The massive Feynman propagator on asymptotically Minkowski spacetimes

TL;DR

This paper constructs a Feynman propagator for the massive Klein-Gordon equation on asymptotically Minkowski spacetimes, establishing its Fredholm properties and parametrix construction with boundary conditions at infinity.

Contribution

It introduces a novel framework for defining Feynman and anti-Feynman scattering data and constructs a Feynman parametrix with compact remainders for the Klein-Gordon operator.

Findings

Established Fredholm property of the Klein-Gordon operator with boundary conditions.

Constructed a parametrix that is also a Feynman parametrix in the sense of Duistermaat and Hörmander.

Proved the operator's properties on asymptotically Minkowski spacetimes.

Abstract

We consider the massive Klein-Gordon equation on asymptotically Minkowski spacetimes, in the sense that the manifold is $R^{1+d}$ and the metric approaches that of Minkowski space at infinity in a short-range way (jointly in time and space variables).
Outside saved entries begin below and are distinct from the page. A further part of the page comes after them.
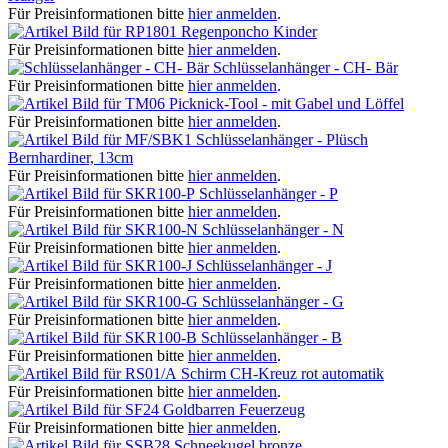
Für Preisinformationen bitte
hier anmelden
.
Regenponcho Kinder
Für Preisinformationen bitte
hier anmelden
.
Schlüsselanhänger - CH- Bär
Für Preisinformationen bitte
hier anmelden
.
Picknick-Tool - mit Gabel und Löffel
Für Preisinformationen bitte
hier anmelden
.
Schlüsselanhänger - Plüsch
Bernhardiner, 13cm
Für Preisinformationen bitte
hier anmelden
.
Schlüsselanhänger - P
Für Preisinformationen bitte
hier anmelden
.
Schlüsselanhänger - N
Für Preisinformationen bitte
hier anmelden
.
Schlüsselanhänger - J
Für Preisinformationen bitte
hier anmelden
.
Schlüsselanhänger - G
Für Preisinformationen bitte
hier anmelden
.
Schlüsselanhänger - B
Für Preisinformationen bitte
hier anmelden
.
Schirm CH-Kreuz rot automatik
Für Preisinformationen bitte
hier anmelden
.
Goldbarren Feuerzeug
Für Preisinformationen bitte
hier anmelden
.
Schneekugel bronze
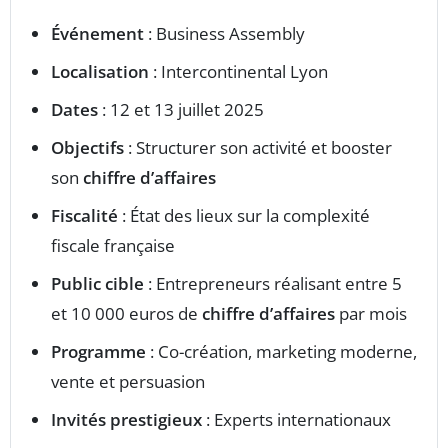
Événement
: Business Assembly
Localisation
: Intercontinental Lyon
Dates
: 12 et 13 juillet 2025
Objectifs
: Structurer son activité et booster
son
chiffre d’affaires
Fiscalité
: État des lieux sur la complexité
fiscale française
Public cible
: Entrepreneurs réalisant entre 5
et 10 000 euros de
chiffre d’affaires
par mois
Programme
: Co-création, marketing moderne,
vente et persuasion
Invités prestigieux
: Experts internationaux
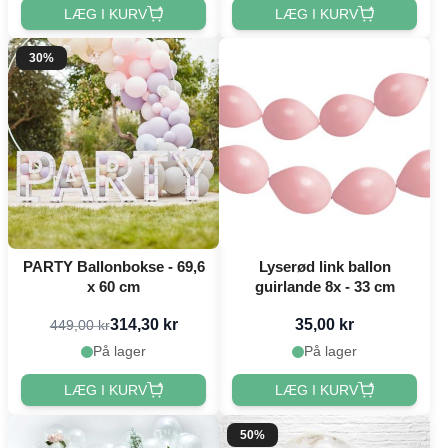
LÆG I KURV
LÆG I KURV
30%
PARTY Ballonbokse - 69,6
Lyserød link ballon
x 60 cm
guirlande 8x - 33 cm
314,30 kr
35,00 kr
449,00 kr
På lager
På lager
LÆG I KURV
LÆG I KURV
50%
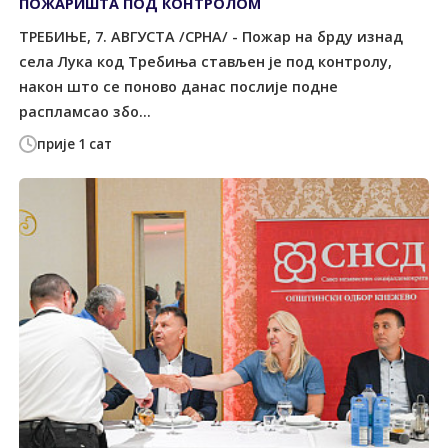
ПОЖАРИШТА ПОД КОНTРОЛОМ
ТРЕБИЊЕ, 7. АВГУСТА /СРНА/ - Пожар на брду изнад
села Лука код Tребиња стављен је под контролу,
након што се поново данас послије подне
распламсао збо...
прије 1 сат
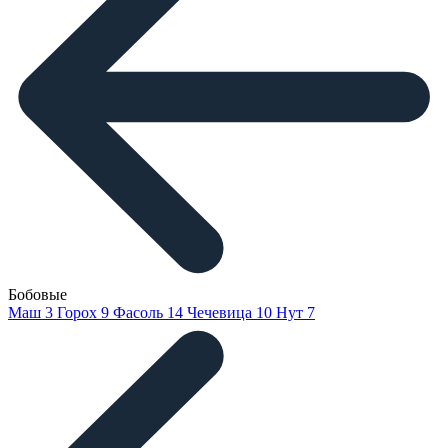
Бобовые
Маш
3
Горох
9
Фасоль
14
Чечевица
10
Нут
7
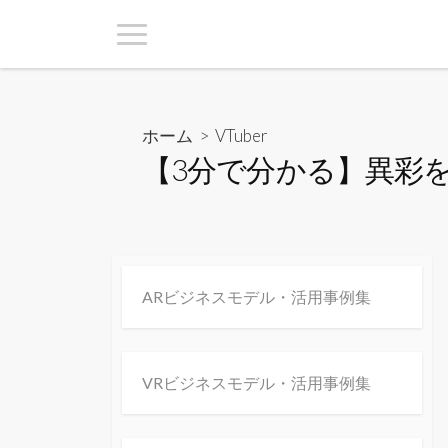
ホーム
>
VTuber
【3分で分かる】異彩
ARビジネスモデル・活用事例集
VRビジネスモデル・活用事例集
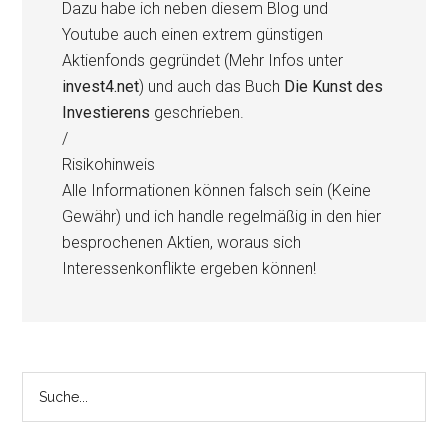
Dazu habe ich neben diesem Blog und
Youtube auch einen extrem günstigen
Aktienfonds gegründet (Mehr Infos unter
invest4.net
) und auch das Buch
Die Kunst des
Investierens
geschrieben.
/
Risikohinweis
Alle Informationen können falsch sein (Keine
Gewähr) und ich handle regelmäßig in den hier
besprochenen Aktien, woraus sich
Interessenkonflikte ergeben können!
In this setup we define Feynman and anti-Feynman scattering data and prove the Fredholm property of the Klein-Gordon operator with the associated Atiyah-Patodi-Singer type boundary conditions at infinite times. We then construct a parametrix (with compact remainder terms) for the Fredholm problem and prove that it is also a Feynman parametrix in the sense of Duistermaat and H\"ormander.